Hi,
With Java keystores (JKS) WSS4J have the *correct* behaviour !
In both cases when the passwords are different and equal , the
callback handler is called requesting the password of the private key.
Also WSS4J correctly throws an exception when the key password
provided from the callback handler is different, even when the two
passwords are the same.
Thanks,
Ruchith
On 6/15/06, Werner Dittmann <[EMAIL PROTECTED]> wrote:
BTW, I forgot: the java keystore implemntation (maybe also the BC)

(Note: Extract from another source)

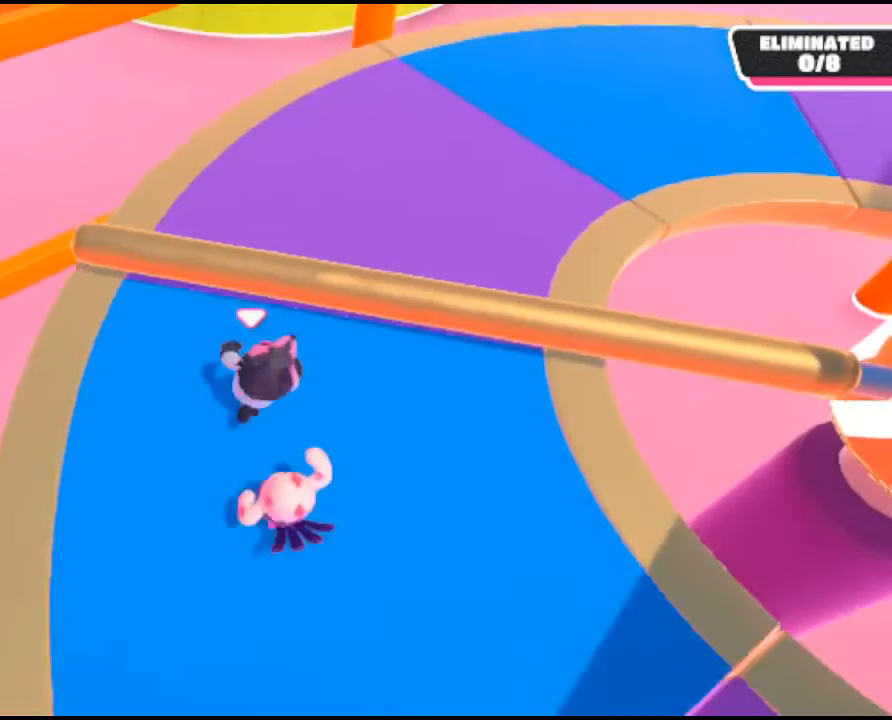
{"buttons": ["A"], "left_stick": "up-right", "right_stick": "center", "events": [[133, "A", "down"]]}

have the behavior as described by Martin: if key store password _and_
key password are the same the keystroe implementation does not request
the second password. This is a key store behavior, not WSS4J.
Werner
Martin Kuba wrote:
> Ruchith Fernando wrote:
>> Hi Martin,
>>
>> I just tried changing the password of my private key in one of my test
>> cases that does signature only. Then I got this error:
>>
>> org.apache.ws.security.WSSecurityException: WSHandler: Signature:
>> error during message
>> procesingorg.apache.ws.security.WSSecurityException: Signature
>> creation failed; nested exception is:
>> java.security.UnrecoverableKeyException: Cannot recover key
>> at
>>
org.apache.ws.security.action.SignatureAction.execute(SignatureAction.java:57)
>>
>> at
>> org.apache.ws.security.handler.WSHandler.doSenderAction(WSHandler.java:191)
>>
>>
>> I also tried a keystore of which the private key used to sign had a
>> different password.
>>
>> Seems like its working as expected !
>>
>> Can you help reproduce this issue.
>
> Yes, I can reproduce it. I just created a PKCS12 file, which has
> different MAC (KeyStore) password and export (PrivateKey) password.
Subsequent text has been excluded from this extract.